Would it be better to look at biomarkers related to a specific symptom, rather than a diagnosis, when trying to understand psychopathology?
Even after we had investigated all the phenotypic biomarkers we could think of, none discriminated between the three diagnostic groups, Dr Tamminga said
This was the question posed by Carol Tamminga (University of Texas, Dallas, USA) and colleagues in the Bipolar and Schizophrenia Network on Intermediate Phenotypes (BSNP); and it led to the fruitful decision to initiate a research project on people with psychosis.
The BSNP initiative included patients who shared psychotic symptomatology but were selected from a number of diagnoses: schizophrenia, schizoaffective disorder and bipolar disorder with psychosis. In the search for biomarkers, phenotype was comprehensively investigated in almost a thousand patients and more than a thousand relatives, together with controls.
Analysing phenotype across diagnoses revealed three distinct biotypes
The overall conclusion was that no marker could reliably distinguish between the three diagnostic groups. So the researchers decided to pool the data. What emerged was three distinct biotypes, which spanned the diagnoses.
Biotype 1 patients had substantial and widespread decrease in cortical volume, very poor cognition, and many negative symptoms.
Biotype 2 had decreased cortical volume that was confined to the fronto-temporal region, and less cognitive deficit.

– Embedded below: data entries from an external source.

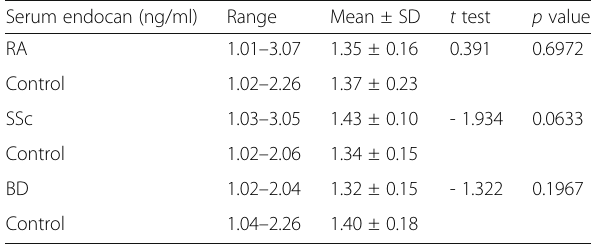
Table 2 Serum endocan level in RA, SSc, BD, and control groups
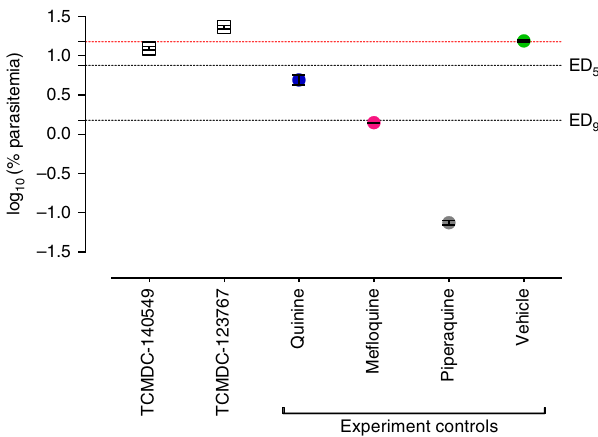
Figure 7 | Effect of two TCAMS hits in the P. berghei in vivo mouse model. Each experiment included a control group treated with vehicle (green circle) used as a reference to calculate the percentage of inhibition of parasitaemia in peripheral blood (dotted red line). The response of standard antimalarials in the same assay is also presented (blue, magenta and grey circles). Represented data are the mean ± s.e.m. log 10 [% asexual blood stages at day 4] of two mice per point.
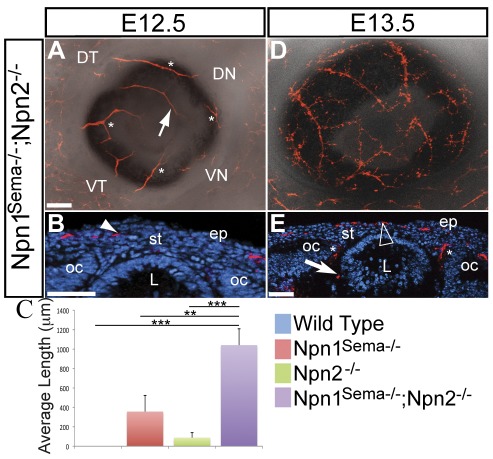
Increased disruption of corneal innervation in Npn1Sema−/−;Npn2−/− double mutants.Whole mount and sections of E12.5–E13.5 eyes were immunostained with TuJ1. Sections were counter stained with DAPI. (A–B) Several nerve bundles projected into ectopic regions of the anterior eye (asterisks), the dorsal temporal region (arrow) and presumptive stroma (arrowhead) are prematurely innervated. (C) Quantification of axon lengths at E12.5 showed that more nerve bundles innervated the Npn1Sema−/−;Npn2−/− double mutant cornea than Npn1Sema−/− or Npn2−/− alone. The quantification method is described in the Methods section. No bracket indicates a relationship of P>0.05; **, P<0.01; ***, P<0.001. (D–E) By E13.5, several nerve bundles project towards the central cornea. The presumptive corneal epithelium is innervated (arrowhead), and some nerve bundles project into ectopic regions near the lens vesicle (arrow) and between the lens and optic cup (asterisks). Scale bar: 100 µm. oc, optic cup; c, cornea.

Biotype 3 had relatively normal cognition but a history of high cannabis use.
People with major depressive disorder pay increased attention to and have a better memory for negative emotional stimuli. This bias has a neural correlate in amygdala activation seen on fMRI
The emergence of these three phenotypes could have important implications for care management, Dr Tamminga suggested.
Biased emotional processing a biomarker
In major depressive disorder (MDD), reduction in biased attention to negative emotional stimuli indicates that, at a very early stage, treatment can have a helpful effect, and it predicts subsequent clinical response, according to data presented by Catherine Harmer (University of Oxford, UK). This phenomenon is seen both with verbal cues and in the processing of facial expressions.
Research indicates that the treatment of depression can quickly change information processing in a positive direction. The gradual change in clinical symptoms that results probably requires interaction with the real-life social and emotional environment.
Correlates in brain function
Changes in emotional processing appear before clinical improvement in MDD
Functional MRI (fMRI) studies have shown that in patients with depression, the amygdala is unusually reactive to stimuli such as a face expressing fear. This suggests that the brain prone to depression is treating negative experiences as more deserving of attentional resources than positive ones. A week’s treatment with antidepressants normalizes the over-responsiveness seen on fMRI. And this normalization predicts clinical response at six weeks.
Informing physicians about early changes in emotional processing in individual patients could aid therapeutic decision making. A Europe-wide study is now examining this approach.